__Excerpt__:

● ● ● ● ● ● ●

In 2002, Adam Yauch started building a new studio facility, Oscilloscope Laboratories, in downtown Manhattan, New York and the band started work on a new album there. The band released a protest song, "In a World Gone Mad", against the 2003 Iraq war as a free download on several websites, including the Milarepa website, the MTV website, MoveOn.org, and Win Without War. The 19th and 20th Tibetan Freedom Concerts were held in Tokyo and Taipei, the Beastie Boys' first Taiwan appearance. The Beastie Boys also headlined the Coachella Valley Music and Arts Festival.

Their single, "Ch-Check It Out", debuted on The O.C. in the season 1 episode "The Vegas", which aired April 28, 2004.

To the 5 Boroughs was released worldwide on June 15, 2004. It was the first album the band produced themselves and reached number 1 on the Billboard albums chart, number 2 in the UK and Australia, and number 3 in Germany. The first single from the album, "Ch-Check It Out", reached number 1 in Canada and on the US Modern Rock Tracks chart.

● ● ● ● ● ● ●

__Dataset extract__:
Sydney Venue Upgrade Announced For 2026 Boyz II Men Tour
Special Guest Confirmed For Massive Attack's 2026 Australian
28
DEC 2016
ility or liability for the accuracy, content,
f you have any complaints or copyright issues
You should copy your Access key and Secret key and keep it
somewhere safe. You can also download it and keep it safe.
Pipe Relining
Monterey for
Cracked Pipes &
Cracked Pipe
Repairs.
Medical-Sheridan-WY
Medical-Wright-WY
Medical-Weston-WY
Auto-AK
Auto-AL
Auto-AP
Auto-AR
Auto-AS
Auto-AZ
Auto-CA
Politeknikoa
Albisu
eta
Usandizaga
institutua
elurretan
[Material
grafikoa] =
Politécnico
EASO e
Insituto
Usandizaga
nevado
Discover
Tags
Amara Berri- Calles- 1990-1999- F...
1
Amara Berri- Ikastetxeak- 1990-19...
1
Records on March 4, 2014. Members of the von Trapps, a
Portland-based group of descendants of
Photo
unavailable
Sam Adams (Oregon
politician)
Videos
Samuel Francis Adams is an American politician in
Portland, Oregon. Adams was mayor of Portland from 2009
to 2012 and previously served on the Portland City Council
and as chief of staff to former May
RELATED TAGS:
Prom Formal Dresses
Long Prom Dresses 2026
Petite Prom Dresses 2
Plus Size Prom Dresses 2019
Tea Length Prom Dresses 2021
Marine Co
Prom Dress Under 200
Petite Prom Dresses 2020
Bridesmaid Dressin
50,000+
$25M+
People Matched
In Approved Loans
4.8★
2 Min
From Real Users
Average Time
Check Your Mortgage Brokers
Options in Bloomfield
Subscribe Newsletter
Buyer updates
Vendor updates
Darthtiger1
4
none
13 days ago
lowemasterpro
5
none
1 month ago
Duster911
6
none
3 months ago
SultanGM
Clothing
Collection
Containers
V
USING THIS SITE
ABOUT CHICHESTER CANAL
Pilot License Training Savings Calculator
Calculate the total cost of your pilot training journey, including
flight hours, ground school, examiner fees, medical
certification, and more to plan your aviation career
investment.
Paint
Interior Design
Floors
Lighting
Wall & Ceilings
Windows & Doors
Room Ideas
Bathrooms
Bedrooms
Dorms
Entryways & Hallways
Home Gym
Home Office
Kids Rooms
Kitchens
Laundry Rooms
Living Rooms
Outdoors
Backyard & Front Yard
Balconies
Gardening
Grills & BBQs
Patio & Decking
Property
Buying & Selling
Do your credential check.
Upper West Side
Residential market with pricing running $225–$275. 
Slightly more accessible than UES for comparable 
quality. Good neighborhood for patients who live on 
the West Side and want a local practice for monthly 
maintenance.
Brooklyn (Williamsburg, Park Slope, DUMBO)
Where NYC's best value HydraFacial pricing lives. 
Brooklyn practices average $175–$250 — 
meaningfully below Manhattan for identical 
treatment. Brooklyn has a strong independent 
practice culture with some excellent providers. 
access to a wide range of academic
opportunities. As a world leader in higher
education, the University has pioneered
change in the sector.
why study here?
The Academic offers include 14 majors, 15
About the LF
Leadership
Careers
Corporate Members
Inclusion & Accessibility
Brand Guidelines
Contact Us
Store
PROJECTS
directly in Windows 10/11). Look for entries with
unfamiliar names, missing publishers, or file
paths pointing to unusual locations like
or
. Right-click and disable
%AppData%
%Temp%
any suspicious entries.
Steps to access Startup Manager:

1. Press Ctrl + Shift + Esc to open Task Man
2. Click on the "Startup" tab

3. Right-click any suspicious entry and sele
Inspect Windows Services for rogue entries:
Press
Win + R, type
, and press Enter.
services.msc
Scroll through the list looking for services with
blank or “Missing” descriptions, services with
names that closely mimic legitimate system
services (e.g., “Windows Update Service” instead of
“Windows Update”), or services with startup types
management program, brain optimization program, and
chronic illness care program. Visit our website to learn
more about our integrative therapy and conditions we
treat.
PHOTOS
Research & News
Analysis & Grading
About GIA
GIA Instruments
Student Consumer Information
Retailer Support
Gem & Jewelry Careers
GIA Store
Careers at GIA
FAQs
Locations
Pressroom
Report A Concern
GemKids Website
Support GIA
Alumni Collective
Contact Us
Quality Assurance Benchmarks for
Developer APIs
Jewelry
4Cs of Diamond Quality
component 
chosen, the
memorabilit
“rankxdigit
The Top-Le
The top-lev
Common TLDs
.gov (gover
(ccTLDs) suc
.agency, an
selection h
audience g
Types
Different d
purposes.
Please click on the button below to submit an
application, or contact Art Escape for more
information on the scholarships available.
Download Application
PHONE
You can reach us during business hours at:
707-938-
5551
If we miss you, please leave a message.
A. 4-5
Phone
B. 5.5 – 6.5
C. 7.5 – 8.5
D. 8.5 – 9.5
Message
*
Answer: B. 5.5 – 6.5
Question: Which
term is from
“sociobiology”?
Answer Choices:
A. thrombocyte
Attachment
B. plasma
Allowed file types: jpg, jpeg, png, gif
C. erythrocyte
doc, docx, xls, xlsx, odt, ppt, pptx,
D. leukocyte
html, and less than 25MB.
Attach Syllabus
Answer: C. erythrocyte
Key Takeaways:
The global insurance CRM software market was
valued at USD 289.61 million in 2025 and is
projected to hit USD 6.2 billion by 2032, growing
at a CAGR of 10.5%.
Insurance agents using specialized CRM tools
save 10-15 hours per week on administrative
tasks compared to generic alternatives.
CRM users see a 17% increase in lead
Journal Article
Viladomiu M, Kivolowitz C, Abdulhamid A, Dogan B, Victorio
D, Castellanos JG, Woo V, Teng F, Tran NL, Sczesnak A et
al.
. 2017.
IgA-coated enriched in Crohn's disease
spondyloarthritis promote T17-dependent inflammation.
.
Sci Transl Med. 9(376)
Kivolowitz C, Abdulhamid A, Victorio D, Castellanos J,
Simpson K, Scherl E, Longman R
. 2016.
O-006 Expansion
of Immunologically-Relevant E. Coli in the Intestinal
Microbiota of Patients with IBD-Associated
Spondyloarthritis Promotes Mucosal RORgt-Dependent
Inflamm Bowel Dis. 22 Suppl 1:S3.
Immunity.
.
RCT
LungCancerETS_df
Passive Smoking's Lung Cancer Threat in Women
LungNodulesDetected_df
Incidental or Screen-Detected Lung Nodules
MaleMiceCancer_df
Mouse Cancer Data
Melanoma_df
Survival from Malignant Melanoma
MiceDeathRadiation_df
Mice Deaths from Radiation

● ● ● ● ● ● ●

__Aim of the task__:
Answer these questions using the Beastie Boys excerpt.
1. What was the name of the studio facility Adam Yauch began building in 2002?
2. On what date did the episode "The Vegas" air?
3. In which country did To the 5 Boroughs reach number 3?

__Solution to this problem__:
1. Oscilloscope Laboratories
2. April 28, 2004
3. Germany